KV explores war, migration and the Asian diaspora through his family’s experiences of cultural assimilation in Canada as a minority immigrant family.
This work depicts the significance of the moment the Americans left Vietnamese soil. At 10:51 on 29 April 1975, the order was given by the USA to evacuate all American personnel and South Vietnamese diplomats within 24 hours. This iconic scene of people climbing atop the government building to catch one of the last helicopters out of Saigon not only symbolised the end of war, but also signified the beginning of the Vietnamese diaspora for the next two decades to come.
KV Duong
KV Duong (born 1980 in Ho Chi Minh, Vietnam) is a London based multi-disciplinary artist. Duong explores themes of war migration and cultural assimilation through a re-examination of his parents’ experience of the Vietnam war and his own experience of growing up in Canada in a minority immigrant family.

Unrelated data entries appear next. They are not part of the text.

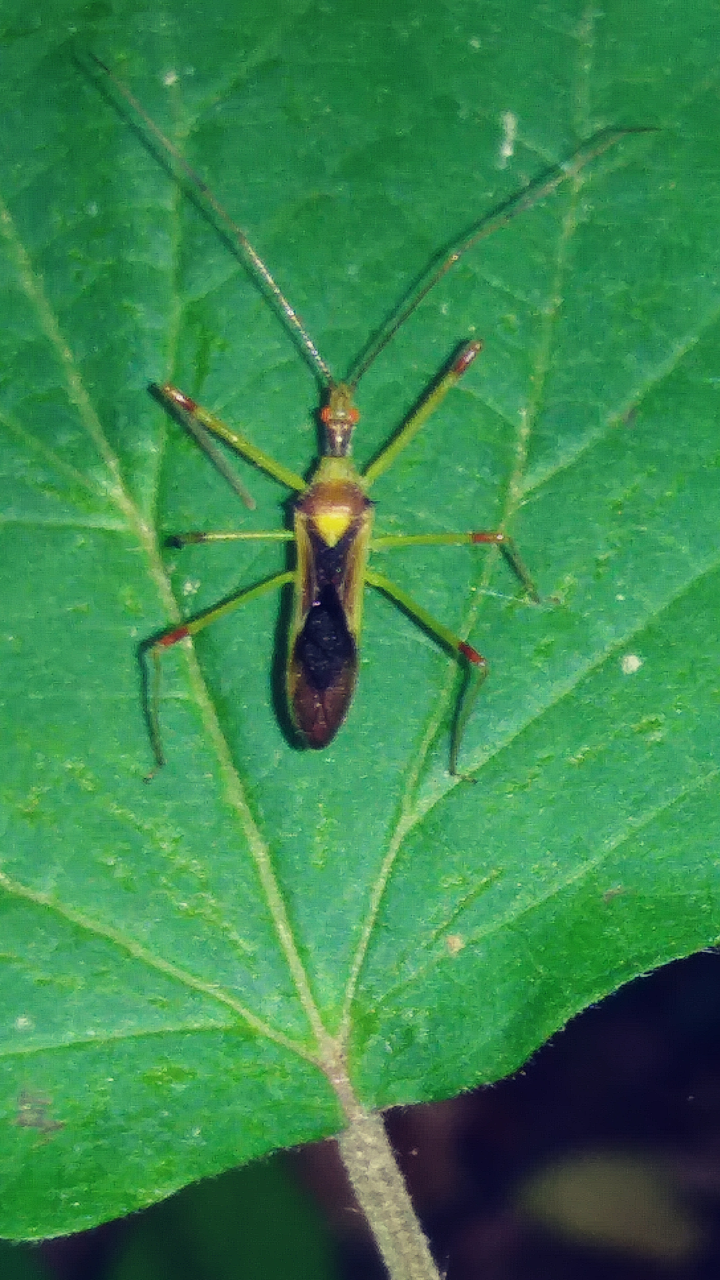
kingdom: Animalia
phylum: Arthropoda
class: Insecta
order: Hemiptera
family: Reduviidae
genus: Zelus
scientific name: Zelus luridus
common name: Pale green assassin bug
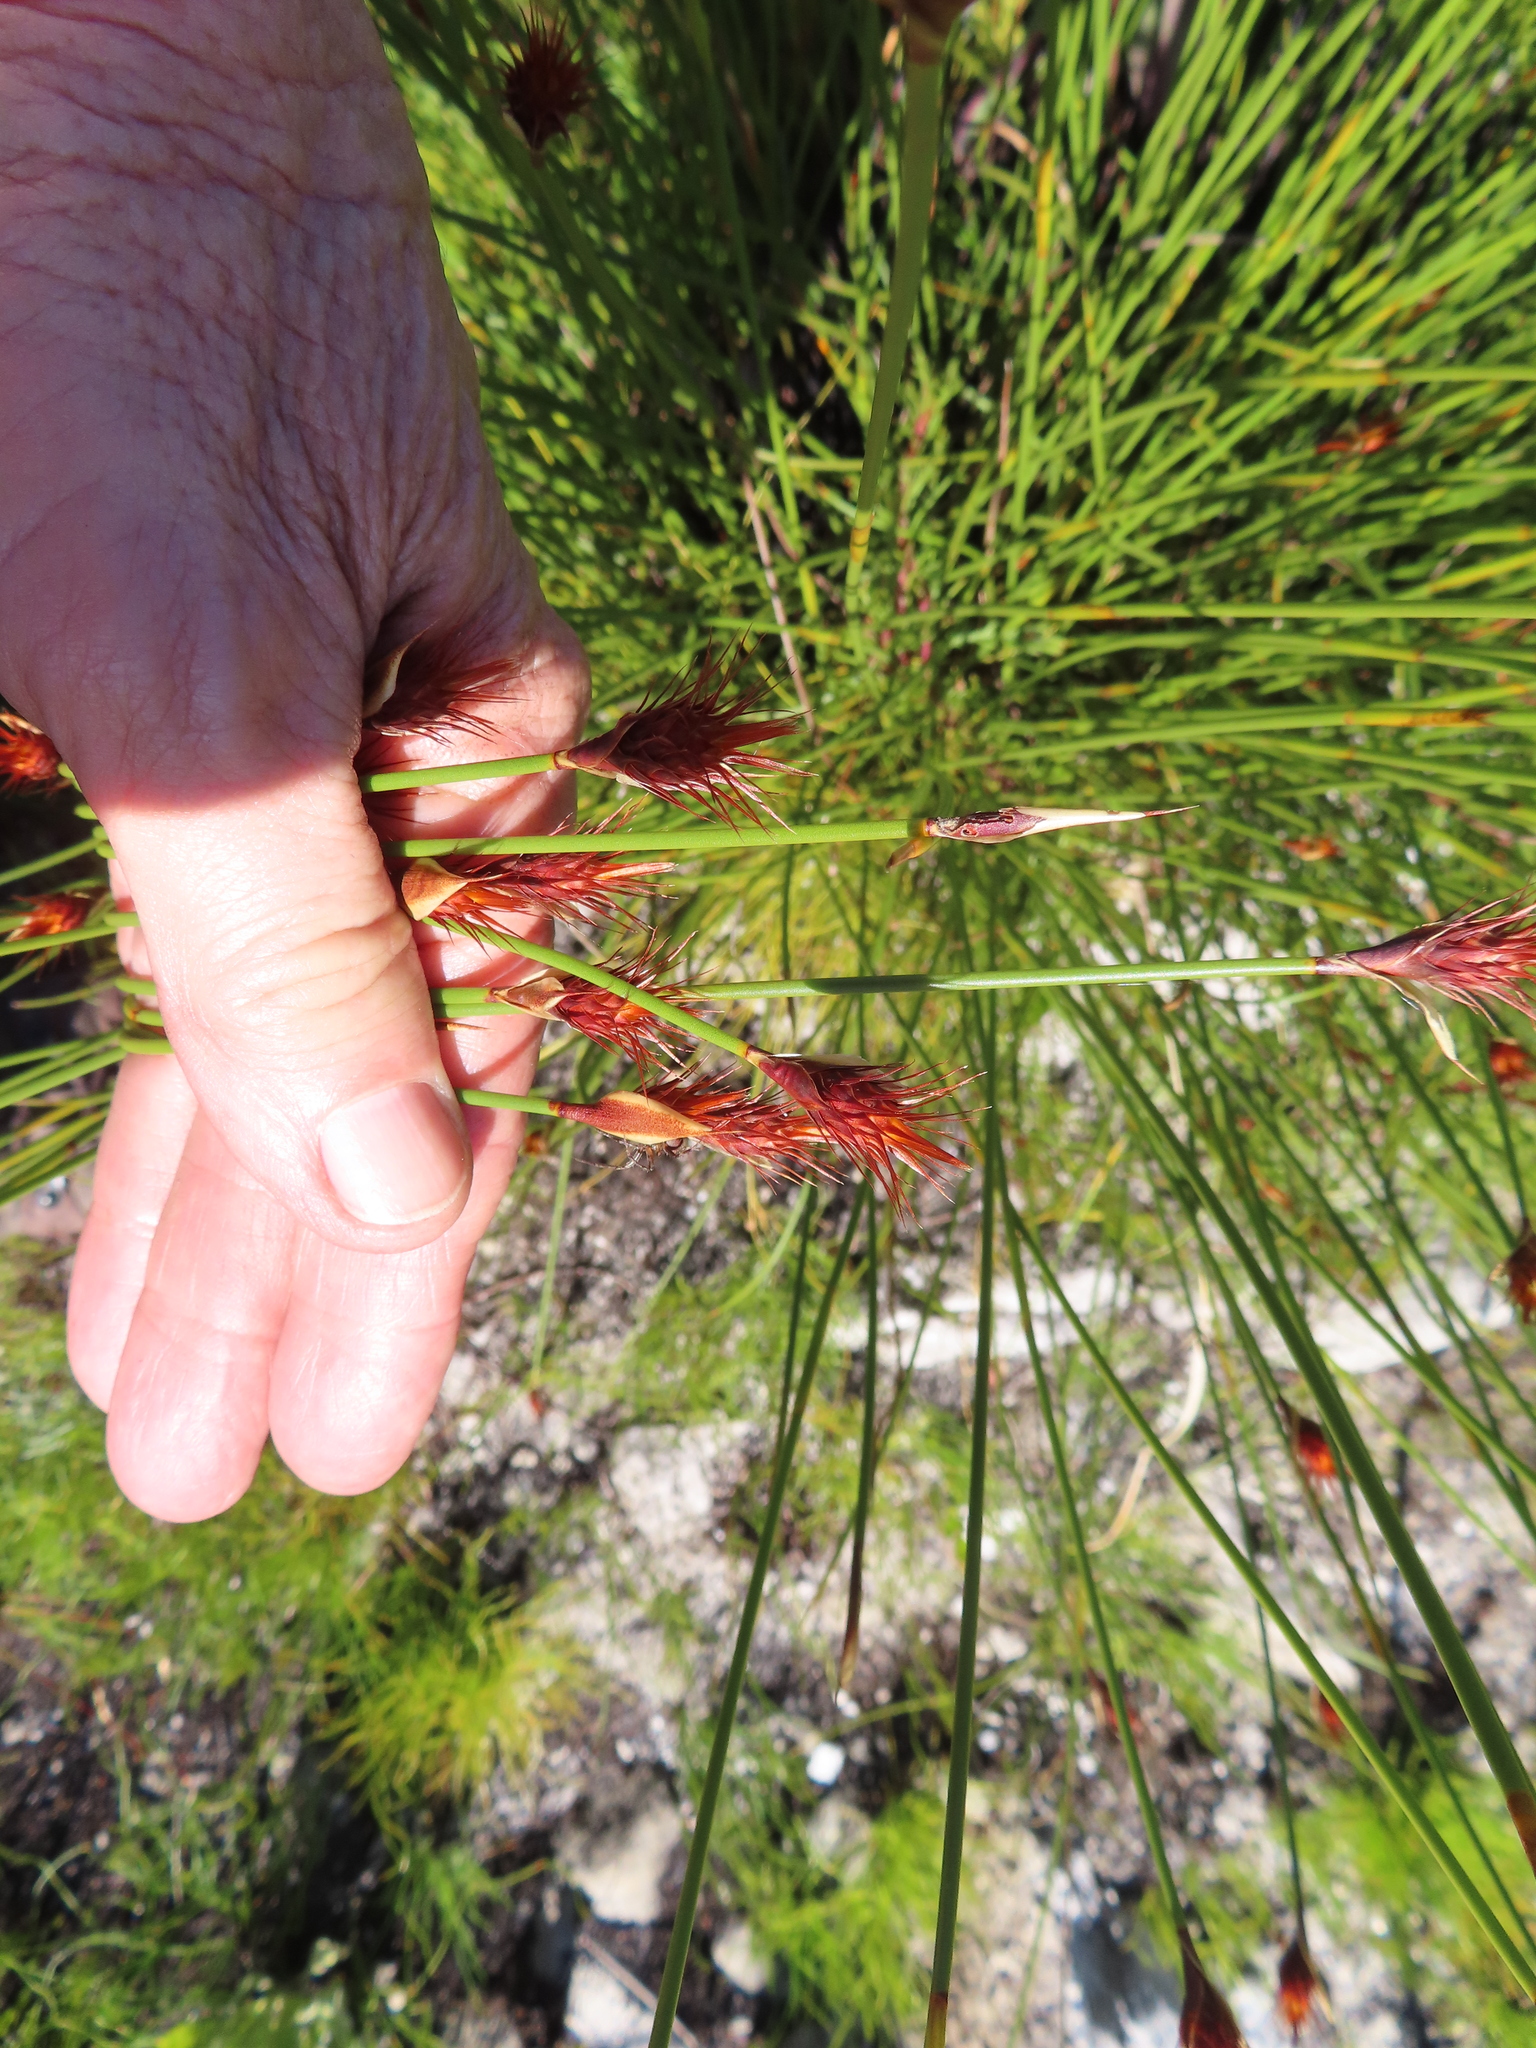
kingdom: Plantae
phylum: Tracheophyta
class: Liliopsida
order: Poales
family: Restionaceae
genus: Hypodiscus
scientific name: Hypodiscus aristatus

In his paintings, Duong blends layers of acrylic paint with historic images of Vietnam. The original source images are alienated using paint and physical techniques – ripping, scratching, erasing – to disrupt the photograph’s original representation. The ruptured surface of the work responds to the conflict. The sense of movement in the painting responds to his migration journey. The final work functions like a palimpsest where a new narrative is created while the work’s history is revealed through its scars.
Duong is a self-taught artist with a background in structural engineering. He has been a part of several open competitions including Derwent Art Prize, Discerning Eye, Royal Cambrian Academy Open and BBC’s Royal Academy Summer Exhibition Program.